As far as being the developer of these modular devices, what I like most about programming hardware is that I am in control of the computer. Writing plugins and interacting with companies like Avid and Ableton is actually not bad at all; they’re usually very generous and helpful. But what’s more difficult is the rate of revision of operating systems, and how things you rely on disappear every year, and that can be a little tiresome. And if you really want to make plugins seriously, you want to get them out to lots of different people – using Windows, using macOS, different kinds of plugin formats – so you end up spending far too much time maintaining your software without working on new ideas.

TG: This seems to be a really big irony – that in an era where computing power becomes cheaper and cheaper, and devices become more ubiquitous, supporting software ends up being impossible because companies need something new to sell every year.

TE: A lot of companies are under pressure to make one major version revision every year, to get the users excited and subscribed to the new version. I mean, I’m not totally free from hamster wheels, and you do get caught up in the idea that you can always revise and make your old work better. But if you can keep that creative impulse, and even join it to that kind of work, then it works.

TG: In the early 1990s when you were developing SoundHack, what was the financial outlook like? Was it a commercial product?

TE: Well, I didn’t make that much money. For a while Frog Peak Music distributed it on floppy disk. I basically thought, ‘if we’re going to distribute SoundHack on floppy disks, on physical media, maybe we should sell them. But I had a job at Mills College, and then after that at CalArts, so I didn’t think I needed to get paid for SoundHack.

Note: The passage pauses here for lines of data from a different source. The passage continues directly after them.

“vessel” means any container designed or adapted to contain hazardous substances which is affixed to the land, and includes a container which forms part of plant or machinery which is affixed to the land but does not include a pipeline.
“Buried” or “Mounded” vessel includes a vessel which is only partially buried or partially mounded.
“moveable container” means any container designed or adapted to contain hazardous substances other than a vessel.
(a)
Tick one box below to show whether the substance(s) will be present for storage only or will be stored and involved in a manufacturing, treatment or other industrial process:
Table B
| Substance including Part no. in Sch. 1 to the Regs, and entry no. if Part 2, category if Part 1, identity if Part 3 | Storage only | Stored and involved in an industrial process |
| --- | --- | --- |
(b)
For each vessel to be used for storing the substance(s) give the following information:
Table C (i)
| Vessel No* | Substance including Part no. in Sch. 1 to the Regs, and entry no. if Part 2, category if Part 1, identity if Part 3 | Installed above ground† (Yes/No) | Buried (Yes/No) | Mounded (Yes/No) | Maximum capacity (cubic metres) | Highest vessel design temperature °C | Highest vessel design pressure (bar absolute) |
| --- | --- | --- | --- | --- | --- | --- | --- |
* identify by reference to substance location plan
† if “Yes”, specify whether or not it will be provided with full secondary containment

TG: I wonder if there are still copies of those disks in somebody’s garage …

TE: Oh yeah! I see them show up on Instagram every so often.

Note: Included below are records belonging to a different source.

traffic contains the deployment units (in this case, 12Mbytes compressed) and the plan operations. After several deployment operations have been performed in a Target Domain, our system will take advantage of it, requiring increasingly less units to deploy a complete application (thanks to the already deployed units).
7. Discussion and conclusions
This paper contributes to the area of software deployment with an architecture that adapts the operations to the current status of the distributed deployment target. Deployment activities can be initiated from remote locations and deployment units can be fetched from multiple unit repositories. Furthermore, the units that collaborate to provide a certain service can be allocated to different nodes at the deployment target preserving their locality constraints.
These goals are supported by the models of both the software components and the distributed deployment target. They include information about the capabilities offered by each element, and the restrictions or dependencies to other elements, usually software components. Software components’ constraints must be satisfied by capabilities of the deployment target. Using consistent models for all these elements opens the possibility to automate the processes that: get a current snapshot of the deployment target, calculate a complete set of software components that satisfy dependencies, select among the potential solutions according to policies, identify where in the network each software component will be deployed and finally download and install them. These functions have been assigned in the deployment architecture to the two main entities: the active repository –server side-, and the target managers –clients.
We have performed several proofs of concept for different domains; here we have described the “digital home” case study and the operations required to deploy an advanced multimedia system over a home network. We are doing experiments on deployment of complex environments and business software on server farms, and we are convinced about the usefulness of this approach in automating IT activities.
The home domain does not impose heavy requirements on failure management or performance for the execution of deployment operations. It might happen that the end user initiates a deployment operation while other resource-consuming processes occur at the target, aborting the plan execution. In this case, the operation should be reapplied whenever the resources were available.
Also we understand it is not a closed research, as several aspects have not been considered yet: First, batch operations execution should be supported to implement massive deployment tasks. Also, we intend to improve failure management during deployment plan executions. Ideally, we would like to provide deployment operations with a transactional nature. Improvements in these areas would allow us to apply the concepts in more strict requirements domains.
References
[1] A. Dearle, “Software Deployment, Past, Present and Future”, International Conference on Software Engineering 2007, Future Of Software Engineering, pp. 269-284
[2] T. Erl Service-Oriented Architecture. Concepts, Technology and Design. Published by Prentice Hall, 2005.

TG: How do you view the current landscape we’re in, where there is such a diverse proliferation of ways that people are exploring the kinds of processes you were interested in SoundHack? In the studio in 1989, you were frustrated at the lack of standardisation for digital audio files, the inability to run early environments like Csound and execute processes like convolution and phase vocoding with the computers you had at hand. And now, all of that is possible in both software and dedicated hardware, essentially in non-real-time and in real-time.

TE: One of the hard things these days is creating your own way of working. There are so many tools out there and so many interesting things happening in each one of these tools. People who are working in Supercollider are getting this whole different realm of sound as compared to people working in PD, or people working in Ableton. They just lead to different spaces. But also, the developers in all of those formats have interesting things going on. So, dedicating yourself to one sort of way of making music or format actually seems totally fine to me.

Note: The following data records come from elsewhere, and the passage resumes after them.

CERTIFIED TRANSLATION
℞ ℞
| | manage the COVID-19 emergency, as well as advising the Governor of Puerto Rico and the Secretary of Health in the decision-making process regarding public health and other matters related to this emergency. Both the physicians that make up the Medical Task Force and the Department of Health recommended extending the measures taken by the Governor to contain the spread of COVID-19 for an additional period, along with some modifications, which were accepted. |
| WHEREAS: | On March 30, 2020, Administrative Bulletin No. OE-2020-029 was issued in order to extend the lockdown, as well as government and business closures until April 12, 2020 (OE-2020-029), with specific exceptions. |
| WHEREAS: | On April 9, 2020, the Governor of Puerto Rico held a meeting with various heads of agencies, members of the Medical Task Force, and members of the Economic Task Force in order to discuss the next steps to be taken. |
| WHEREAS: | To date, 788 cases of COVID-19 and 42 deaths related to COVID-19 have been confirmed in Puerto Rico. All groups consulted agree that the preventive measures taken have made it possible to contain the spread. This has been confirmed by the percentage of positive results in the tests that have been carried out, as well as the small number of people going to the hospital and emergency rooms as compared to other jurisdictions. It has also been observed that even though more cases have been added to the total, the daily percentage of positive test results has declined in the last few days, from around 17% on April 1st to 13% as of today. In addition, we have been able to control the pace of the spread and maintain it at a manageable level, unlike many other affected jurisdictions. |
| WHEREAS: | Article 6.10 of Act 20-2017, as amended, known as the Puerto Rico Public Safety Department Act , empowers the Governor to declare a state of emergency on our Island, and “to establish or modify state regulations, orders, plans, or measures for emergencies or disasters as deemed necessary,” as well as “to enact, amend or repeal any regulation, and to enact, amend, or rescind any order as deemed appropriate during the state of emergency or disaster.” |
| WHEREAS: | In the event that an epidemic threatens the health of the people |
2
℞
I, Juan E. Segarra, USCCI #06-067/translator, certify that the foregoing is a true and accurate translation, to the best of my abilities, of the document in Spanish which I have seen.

Of course there’s always the sense of looking over your shoulder and thinking, ‘Oh, this person just got a boutique handmade computer and I want to do that too…’ we’re at this point where there are so many ways of creating synthesis and making music, and they’re all very tempting.

TG: There’s a certain amount of path dependency that develops, and silos that form around communities and practices.

TE: Well, that’s not bad – as long as we keep going to each other’s concerts!